SUPPLIED TEXT:
Content starts

With high levels of fire suppression in nearly all non-wilderness areas (Calkin et al. 2005; Quadrennial Fire Review 2014), wilderness areas with active fire management offer some of the only contemporary insights into how active fire regimes (i.e., where fires are allowed to burn under a wider range of conditions) shape forest ecosystems. Research in wilderness areas has highlighted fire as a driver of heterogeneity, both by increasing structural complexity in forest ecosystems (e.g., Holden et al. 2006; Kane et al. 2013; Robinson et al. 2005) as well as by catalyzing shifts in composition that maintain dynamic landscape mosaics (e.g., Jackson and Sullivan 2009; Kleindl et al. 2015; Reilly et al. 2006; van Wagtendonk et al. 2012). Additionally, wilderness fire research has assessed the ability of wildfires to restore target ranges of structure and composition, showing that wildfires, especially when allowed to burn under less extreme conditions, can be a successful restoration treatment in ecosystems with low- and moderate-severity fire regimes (Fulé and Laughlin 2007; Larson et al. 2013; Pawlikowski et al. 2019; Taylor 2010). As fire activity increases in many areas (e.g., Schoennagel et al. 2017; Jain et al. 2022), research from wilderness areas provides an important ecological baseline (Belote et al. 2015; Frelich 2017), helping us to create mechanistic predictions of how ecosystems may respond to changing climate and fire regimes. Furthermore, wilderness areas provide an excellent opportunity to test whether locations with active fire regimes—which tend to have reduced fuels, more structurally-diverse forests, and greater landscape heterogeneity—exhibit greater resiliency or smoother transitions to ecological change than areas where fire continues to be suppressed (Coop et al. 2020).

Aquatic ecosystem dynamics under active fire regimes

Though representing a much smaller proportion of our sample relative to publications dealing with vegetation, an important body of wilderness fire science has advanced understandings of the effects of fire on fluvial geomorphology and aquatic processes and biota. Wildfires strongly influence the routing of wood and sediment from upland and riparian areas to the channel network (Robinson et al. 2005; Marcus et al. 2011; Kleindl et al. 2015), which can increase spatial complexity (Arkle et al. 2010; Robinson et al. 2005), shift species composition of macroinvertebrates (Arkle et al. 2010; Jackson et al. 2012; Jackson and Sullivan 2009; Malison and Baxter 2010), and provide salmonid spawning habitat (Jacobs et al. 2021). Physical changes associated with increased flows following wildfires may also have negative effects such as increased nutrient loadings (Spencer et al. 2003) and decreased abundance of macroinvertebrates and fish (Bozek and Young 1994; Minshall et al. 2001; Rugenski and Minshall 2014). However, restoring natural wildfire regimes can provide numerous benefits, including increasing snowpack and reducing forest water stress (Boisramé et al. 2019). Wilderness fire management provides many research opportunities to explore how changing climate and fire regimes will impact aquatic systems, and whether aquatic systems within an active fire regime are better able to adapt to these changes.

Content ends

ASSIGNMENT 1:
In the wilderness fire passage, what two benefits of restoring natural wildfire regimes are named?
ASSIGNMENT 2:
Decide whether each statement agrees with the wilderness fire passage. Answer yes or no for each, and quote the words that decide it.
(a) Publications on aquatic topics make up a smaller part of the sample than publications on vegetation.
(b) Physical changes from increased flows after wildfires are described as having only beneficial effects.
(c) Fire suppression is high in nearly all areas outside wilderness.
ASSIGNMENT 3:
Write a continuation of the wilderness fire passage, starting right after its final sentence.

RECORD EXTRACTS:
Content starts

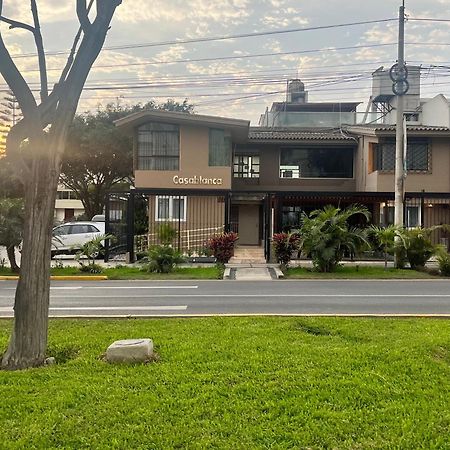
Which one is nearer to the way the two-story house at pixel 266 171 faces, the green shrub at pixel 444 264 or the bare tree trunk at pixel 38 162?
the bare tree trunk

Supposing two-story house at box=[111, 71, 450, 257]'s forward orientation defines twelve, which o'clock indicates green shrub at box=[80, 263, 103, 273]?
The green shrub is roughly at 1 o'clock from the two-story house.

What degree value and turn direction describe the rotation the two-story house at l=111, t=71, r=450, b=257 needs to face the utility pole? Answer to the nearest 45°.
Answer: approximately 45° to its left

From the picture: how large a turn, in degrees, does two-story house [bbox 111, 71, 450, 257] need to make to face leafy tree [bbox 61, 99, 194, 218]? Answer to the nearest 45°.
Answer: approximately 135° to its right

Content ends

FINAL ANSWER 1:
Increasing snowpack and reducing forest water stress.

FINAL ANSWER 2:
(a) Yes: "representing a much smaller proportion of our sample relative to publications dealing with vegetation"
(b) No: "Physical changes associated with increased flows following wildfires may also have negative effects"
(c) Yes: "high levels of fire suppression in nearly all non-wilderness areas"

FINAL ANSWER 3:
Wilderness fire management decision making

Advancements in our understanding of self-limitation have equipped wilderness managers with improved tools for predicting when wildfires can be safely managed within wilderness boundaries (e.g., Barnett et al. 2016; Scott et al. 2012; Suffling et al. 2008). A sizeable body of publications in our sample have also identified the social and institutional challenges to restoring natural fire regimes to wilderness areas, such as a poor public perception of fire, negative smoke impacts, and a lack of institutional support (e.g., Miller 2003; Miller et al. 2011; Parsons 2000; Parsons et al. 2003; Williamson 2007). As a result of these barriers, the majority of fires continue to be suppressed in all but a handful of wilderness areas, where historical precedents exist for allowing wilderness fire (Seielstad 2015; Berkey et al. 2021b). To incentivize the wider implementation of active fire management, it is vital to increase public understanding of the inevitability of fire events and the importance of fire to ecosystem processes, build cooperation across administrative boundaries, and create a culture within land management agencies that equips, supports, and expects managers to manage fires for resource benefit when possible (Berkey et al. 2021b; Miller et al. 2011). Fifty years of training and experience might be expected to have made it easier to manage wilderness fires for resource benefit, but instead, social and institutional barriers continue to discourage the practice on a widescale basis (Seielstad 2015). Future wilderness fire science  can investigate how to reverse this trend.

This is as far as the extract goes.